夜の診察は面倒だし、そこで「明日いらっしゃい」なんてやって、トラブルになったら 自分のせいになるのは分かるんだけれど、これもまた医療資源の無駄遣い。

救急外来開いている病院は、今本当に減っていて、うちみたいな田舎でも、 断り5 件目で再度搬送依頼とか、当たり前になってきた。みんな面倒な仕事から撤退して、 来年以降、当院の休日当番医は4 回増える。

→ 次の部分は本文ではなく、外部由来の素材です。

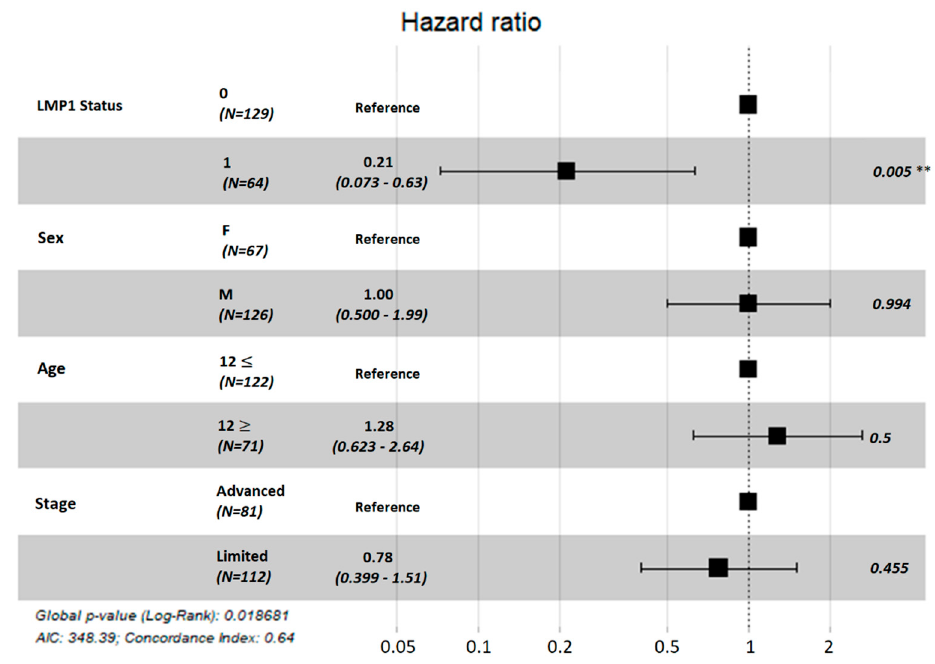
Figure 2. Multivariate analysis of the effect of EBV positivity on event-free survival in 166 cHL patients, adjusting for sex, age, and stage. ** marks p-values less than 0.01.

「万が一」に対応するための医療資源は、毎年のように細くなる。 そんな状況を一番よく理解している、現場を知ってる開業医その人が、 まず真っ先に、残りわずかな医療資源を食いにくる。

病気は「床」から始まった

小石川療養所レベルの大昔、たぶん病気というのは、具合が悪くて「床」につくところから始まった。

予防医学なんてない時代。症状のない人、普通に歩ける人というのは、病気と 認定されなかっただろうし、労咳で喀血するような人だって、普通に街を歩いてた。 だからこそ悲惨なことになったんだろうけれど、そもそもの病気というのは、 「人が床につく」状態だった。

もう少し最近、昭和40年代頃に、昔ながらの開業医師に対抗してたのは、「スクーター医者」 なんて呼ばれた人達。スクーターに乗って往診して、訪問診療という武器を使って、 昔ながらの医院から患者さんをさらう。この時代の開業医は、みんな自分のベッドを持っていて、 「スクーター医者」もまた、床についた患者さんから対価を受け取る。 経済の基本はあくまでも「ベッド」であって、ベッドに責任を負うことが対価を生んだ。

「無床」が成り立つようになったのは、まだまだごく最近のような気がする。

自分達が研修医だったほんの10年前、心不全は悪性腫瘍並に予後の悪い病気だったし、 当時の抗腫瘍化学療法は、副作用が強くて外来治療なんてありえなかった。 喘息をコントロールする吸入ステロイドだって出始めたばかり。いろんな病気を 「外来でコントロールする」なんて考えかたそれ自体、 たぶん昭和60年代以降にならないと、それを成り立たせる技術が揃わない。

名付ければそれは病気

病気が「床につく」ことを意味した時代は、 入院診療を行うためのベッドを提供できない人は、たぶん医師としての仕事が成り立たなかった。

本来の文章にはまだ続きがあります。